St Oswald's Church, Ashbourne, is one of the grandest churches in Derbyshire. The most noticable feature is its very tall spire - 212 feet (65 metres) - which dominates the area even though the church lies in the bottom of the valley.
There was certainly a church here in Saxon times and the current church has a Norman crypt, but the present building was constructed in the 13th and early 14th centuries and is the finest local example of the Early English style. The Chancel was complete by 1241 and the Nave and transepts were added in the later part of the century, with the tower added in the early 14th century. Various other small additions were made over the ages and the church was restored by Gilbert Scott in 1837-40.
Notable features are the fine East window of the Chancel and the slight curve of the Nave (probably not an intended feature), a small 13th century window in the North Transept, and the Boothby Chapel, also in the North Transept, which houses the finest local collection of tombs and alabaster or marble monuments.

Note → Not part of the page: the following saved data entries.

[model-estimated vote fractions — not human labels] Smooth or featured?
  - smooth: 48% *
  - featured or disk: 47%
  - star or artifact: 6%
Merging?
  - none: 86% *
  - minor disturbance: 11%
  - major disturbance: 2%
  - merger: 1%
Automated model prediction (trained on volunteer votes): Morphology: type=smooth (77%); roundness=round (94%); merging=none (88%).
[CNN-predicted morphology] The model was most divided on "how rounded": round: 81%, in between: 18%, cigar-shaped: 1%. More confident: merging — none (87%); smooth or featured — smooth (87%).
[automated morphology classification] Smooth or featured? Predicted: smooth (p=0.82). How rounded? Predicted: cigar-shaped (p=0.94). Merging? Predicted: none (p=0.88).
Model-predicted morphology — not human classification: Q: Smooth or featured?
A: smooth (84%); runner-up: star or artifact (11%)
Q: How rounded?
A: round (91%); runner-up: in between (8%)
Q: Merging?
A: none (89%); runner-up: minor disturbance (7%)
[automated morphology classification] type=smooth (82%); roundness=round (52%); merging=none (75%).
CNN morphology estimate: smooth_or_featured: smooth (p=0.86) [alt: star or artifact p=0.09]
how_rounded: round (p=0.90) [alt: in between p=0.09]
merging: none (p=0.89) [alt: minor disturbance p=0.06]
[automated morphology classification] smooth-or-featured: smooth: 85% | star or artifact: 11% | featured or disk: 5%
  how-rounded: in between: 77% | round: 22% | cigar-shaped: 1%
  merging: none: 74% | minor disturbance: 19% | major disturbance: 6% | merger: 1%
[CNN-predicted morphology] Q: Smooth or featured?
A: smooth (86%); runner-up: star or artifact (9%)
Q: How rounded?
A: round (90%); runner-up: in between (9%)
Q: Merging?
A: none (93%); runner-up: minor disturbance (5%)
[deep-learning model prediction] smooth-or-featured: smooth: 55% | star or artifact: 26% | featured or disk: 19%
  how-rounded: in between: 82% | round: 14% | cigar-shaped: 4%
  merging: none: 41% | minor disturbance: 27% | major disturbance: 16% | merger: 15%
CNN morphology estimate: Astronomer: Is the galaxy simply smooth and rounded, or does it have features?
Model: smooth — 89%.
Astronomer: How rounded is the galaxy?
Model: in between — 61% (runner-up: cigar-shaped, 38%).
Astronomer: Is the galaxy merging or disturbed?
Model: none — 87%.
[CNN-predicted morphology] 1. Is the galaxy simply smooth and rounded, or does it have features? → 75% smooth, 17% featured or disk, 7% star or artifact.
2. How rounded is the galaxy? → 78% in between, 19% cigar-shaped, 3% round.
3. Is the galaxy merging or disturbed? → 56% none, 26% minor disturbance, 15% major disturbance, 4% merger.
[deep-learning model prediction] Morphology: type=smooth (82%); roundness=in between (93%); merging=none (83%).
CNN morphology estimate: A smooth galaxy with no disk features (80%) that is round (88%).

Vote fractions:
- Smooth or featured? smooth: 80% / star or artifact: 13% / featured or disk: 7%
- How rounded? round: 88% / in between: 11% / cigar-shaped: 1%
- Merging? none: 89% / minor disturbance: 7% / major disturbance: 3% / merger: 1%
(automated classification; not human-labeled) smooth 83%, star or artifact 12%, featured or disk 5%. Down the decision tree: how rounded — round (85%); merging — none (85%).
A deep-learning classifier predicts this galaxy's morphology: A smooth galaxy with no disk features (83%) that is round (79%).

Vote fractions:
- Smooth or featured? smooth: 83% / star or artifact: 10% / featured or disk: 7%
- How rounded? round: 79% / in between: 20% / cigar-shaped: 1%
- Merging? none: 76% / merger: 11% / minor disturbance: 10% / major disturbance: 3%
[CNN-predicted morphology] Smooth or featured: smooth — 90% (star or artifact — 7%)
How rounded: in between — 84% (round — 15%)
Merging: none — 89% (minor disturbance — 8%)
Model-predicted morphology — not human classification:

The tomb of Penelope Boothby
These include the tombs of the Cokayne family and their successors, the Boothbys, plus those of the Bradbourne family, and they stretch from that of John Cokayne (died 1372) to Lady Boothby in 1838. The most famous is that of young Penelope Boothby, who died in 1791 at the age of five. The monument was Thomas Bank's most famous work and is carved in Carrera marble - it carries the inscription: ''She was in form and intellect most exquisite. The unfortunate Parents ventured their all on the frail Bark. And the wreck was total."